In its judgement, ECHR noted that “there is a clear European consensus” recognizing right of an individual to openly identify as homosexual or any other sexual minority as well as right to promote their own rights and freedom. According to the Court there is no justification in claim that public discourse on LGBT issues should be regulated on moral grounds and argued, in particular, that rights of a minority group are not conditional on its acceptance by the majority. In similar fashion, ECHR dismissed the argument about alleged risks to public health and demography.
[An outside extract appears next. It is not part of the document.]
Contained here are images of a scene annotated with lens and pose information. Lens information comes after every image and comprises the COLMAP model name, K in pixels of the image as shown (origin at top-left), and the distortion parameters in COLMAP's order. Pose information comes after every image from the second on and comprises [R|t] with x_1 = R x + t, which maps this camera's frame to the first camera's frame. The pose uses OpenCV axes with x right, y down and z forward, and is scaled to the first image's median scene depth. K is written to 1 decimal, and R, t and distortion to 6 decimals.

Finally, the court noted that “the Convention [the Convention of Human Rights - ed.] does not guarantee the right not to be confronted with opinions that are opposed to one’s own convictions”, dismissing Russian authorities’ argument that the law protects the rights of others.
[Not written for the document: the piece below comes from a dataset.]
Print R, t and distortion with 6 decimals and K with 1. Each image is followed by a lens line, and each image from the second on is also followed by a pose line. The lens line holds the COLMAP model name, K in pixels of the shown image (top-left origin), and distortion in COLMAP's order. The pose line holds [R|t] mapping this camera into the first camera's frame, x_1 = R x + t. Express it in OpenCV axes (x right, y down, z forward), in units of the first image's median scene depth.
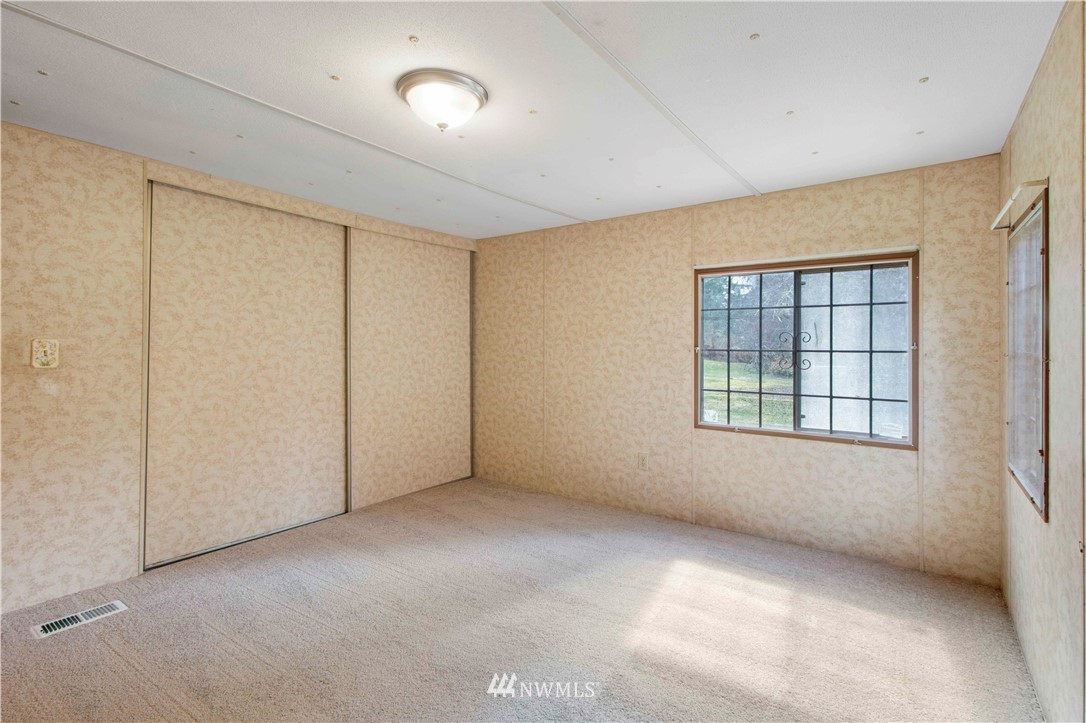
lens RADIAL K [[518.6, 0, 540.9], [0, 518.6, 340.2], [0, 0, 1]] dist [-0.000723, 0.003965]
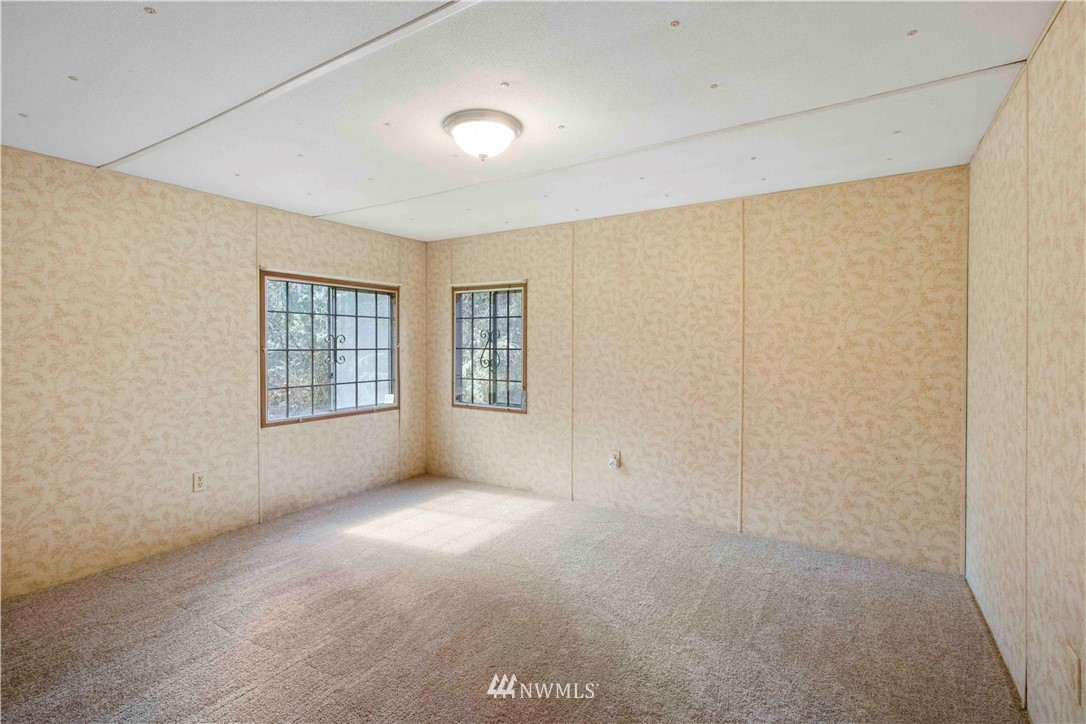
lens RADIAL K [[518.6, 0, 543.2], [0, 518.6, 356.8], [0, 0, 1]] dist [-0.000723, 0.003965]
pose [[-0.082630, -0.021285, 0.996353, -0.820862], [0.000129, 0.999772, 0.021369, 0.010866], [-0.996580, 0.001894, -0.082609, 0.591992]]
The Court ruled that Russia violated Article 10 (Freedom of expression) and Article 14 (Prohibition of discrimination) and ruled to compensate the applicants with about €50,000 in pecuniary and non-pecuniary damages as well as legal costs.
However, it is notable that the court’s ruling was not unanimous with judge Dmitry Dedov issuing a dissenting opinion on the matter. The judge noted that the Court failed to take into account the protection of public morals, public health and the rights of others. According to Dedov, the case is not about whether the majority should accept that homosexuality is normal but about integral problem of freedom of expression. Judge Dedov is of an opinion that there is also a conflict between different forms of self-identification of a person, an issue that can never be agreed upon.
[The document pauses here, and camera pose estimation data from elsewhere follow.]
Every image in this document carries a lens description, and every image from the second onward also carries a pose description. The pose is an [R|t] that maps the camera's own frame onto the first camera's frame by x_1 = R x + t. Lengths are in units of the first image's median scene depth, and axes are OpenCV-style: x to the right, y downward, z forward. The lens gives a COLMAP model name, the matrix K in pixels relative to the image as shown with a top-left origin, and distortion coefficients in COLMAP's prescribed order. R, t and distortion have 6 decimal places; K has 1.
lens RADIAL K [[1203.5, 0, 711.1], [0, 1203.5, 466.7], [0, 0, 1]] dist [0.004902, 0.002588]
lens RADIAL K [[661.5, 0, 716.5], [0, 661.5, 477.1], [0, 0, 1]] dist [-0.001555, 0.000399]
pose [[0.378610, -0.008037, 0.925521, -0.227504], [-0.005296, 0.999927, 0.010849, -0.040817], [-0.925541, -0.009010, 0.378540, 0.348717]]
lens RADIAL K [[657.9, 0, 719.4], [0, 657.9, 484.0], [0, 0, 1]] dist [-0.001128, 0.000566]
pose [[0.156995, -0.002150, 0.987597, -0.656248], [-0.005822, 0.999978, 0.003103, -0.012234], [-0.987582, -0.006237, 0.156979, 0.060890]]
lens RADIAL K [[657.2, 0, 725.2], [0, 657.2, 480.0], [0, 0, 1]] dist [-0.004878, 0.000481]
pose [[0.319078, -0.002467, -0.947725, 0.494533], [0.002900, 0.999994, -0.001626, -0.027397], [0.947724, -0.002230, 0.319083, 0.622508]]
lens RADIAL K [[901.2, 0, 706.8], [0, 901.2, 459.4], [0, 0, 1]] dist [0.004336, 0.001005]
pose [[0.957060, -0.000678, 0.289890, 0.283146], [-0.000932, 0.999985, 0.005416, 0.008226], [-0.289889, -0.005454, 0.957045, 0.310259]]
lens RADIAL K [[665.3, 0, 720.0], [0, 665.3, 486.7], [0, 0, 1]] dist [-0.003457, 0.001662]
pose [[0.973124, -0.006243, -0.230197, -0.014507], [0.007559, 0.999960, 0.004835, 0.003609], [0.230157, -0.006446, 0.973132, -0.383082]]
The judge says that “until now, the Council of Europe “favoured unrestricted public recognition of non-traditional sexual relations, even in sensitive areas such as the vulnerability of a particular group of persons (children) owing to their immaturity, the religious and philosophical convictions of their parents (on how the family should be organised), the national traditions and values including maternity, the national demographic policy and the sensitivity of sexuality education.”